Blog of Rights

The Ten Most Disturbing Things You Should Know About the FBI Since 9/11

By Matthew Harwood, Media Strategist, ACLU at 12:24pm

Next Tuesday, James Comey will have his first job interview for succeeding Robert Mueller as director of the FBI.

Members of the Senate Judiciary Committee will not only have the chance to determine whether Comey is qualified for the job—and we have our concerns—but an opportunity to examine what the FBI has become since 9/11 and whether it needs to change course over the next decade.

Over the past 12 years, the FBI has become a domestic intelligence agency with unprecedented power to peer into the lives of ordinary Americans and secretly amass data about people not suspected of any wrongdoing. The recent revelation about the FBI using the Patriot Act’s “business records provision” to track all U.S. telephone calls is only the latest in a long line of abuse stemming from the expanded powers granted to the bureau since September 2001.

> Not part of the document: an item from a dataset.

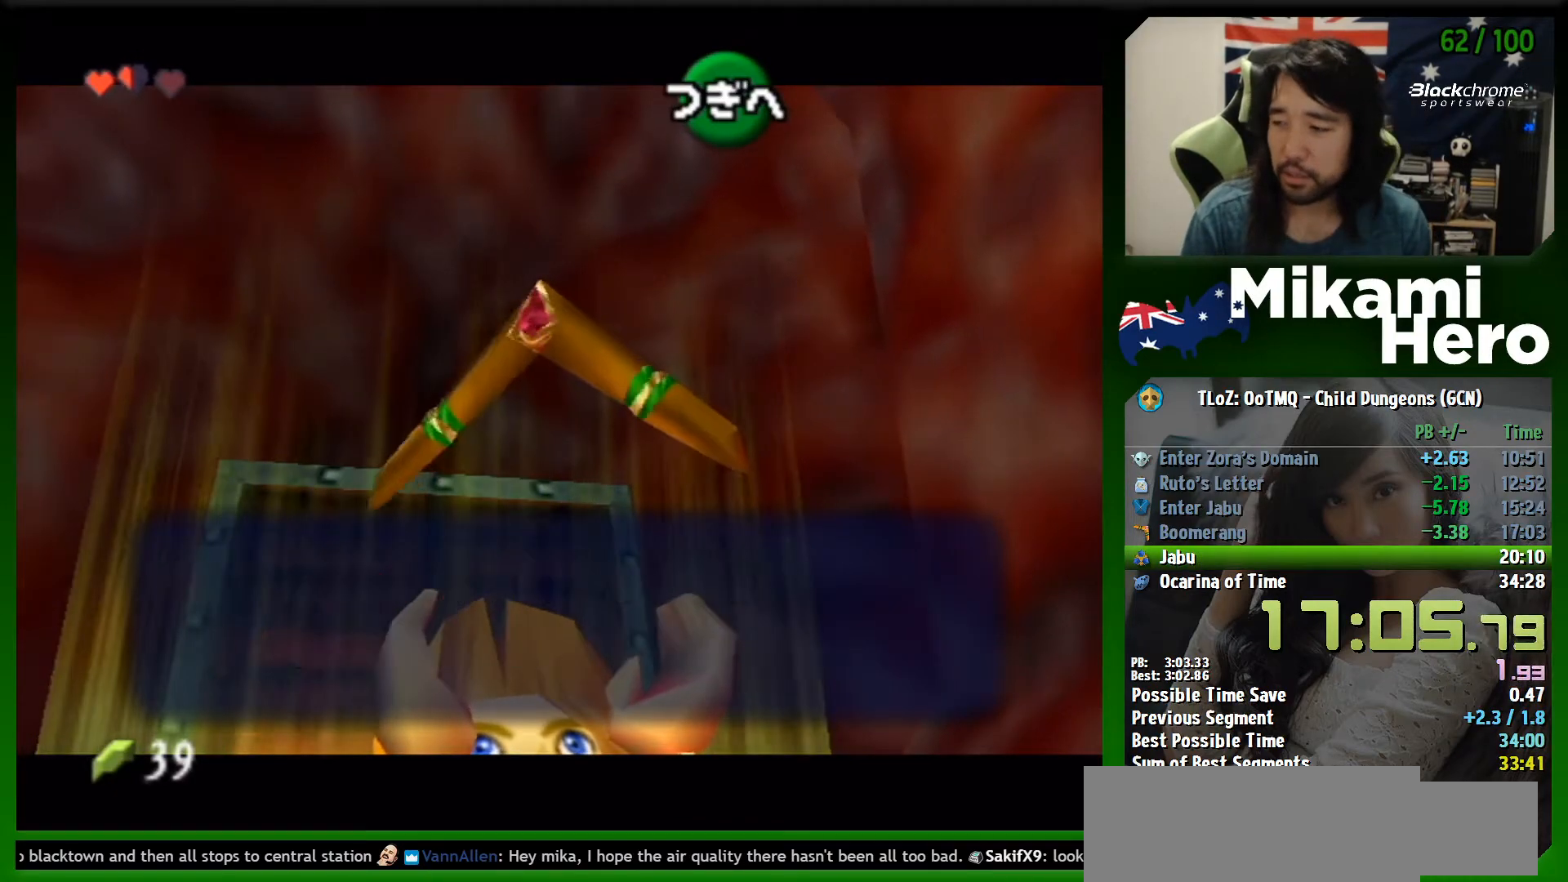
{"buttons": ["B"], "left_stick": "center", "events": [[67, "A", "down"], [67, "B", "down"], [133, "A", "up"], [133, "B", "up"], [233, "A", "down"], [233, "B", "down"], [267, "A", "up"], [300, "B", "up"], [333, "A", "down"], [400, "A", "up"], [400, "B", "down"], [467, "A", "down"], [467, "B", "up"], [500, "A", "up"], [500, "B", "down"]]}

These abuses and bad policies, however, do not get the attention they deserve, despite serious violations of people’s civil rights and liberties. Since 9/11, the ACLU has learned of persistent FBI abuses, including domestic spying, racial and religious profiling, biased counterterrorism training materials, politically motivated investigations, abusive detention and interrogation practices, and misuse of the No-Fly List to recruit informants.

In the interest of highlighting the worst abuses that have occurred over the last 12 years, the ACLU has put together a factsheet, “The Ten Most Disturbing Things You Should Know About the FBI Since 9/11.” (Find a printable PDF version here.)

We hope Congress and the new FBI director, whoever it is, will use the information provided as a starting point to conduct a thorough evaluation of the FBI’s post-9/11 authorities, policies, and practices to identify and curb any and all activities that are illegal, ineffective, or prone to misuse.

The choice between our civil liberties and our security is a false one: we can be both safe and free.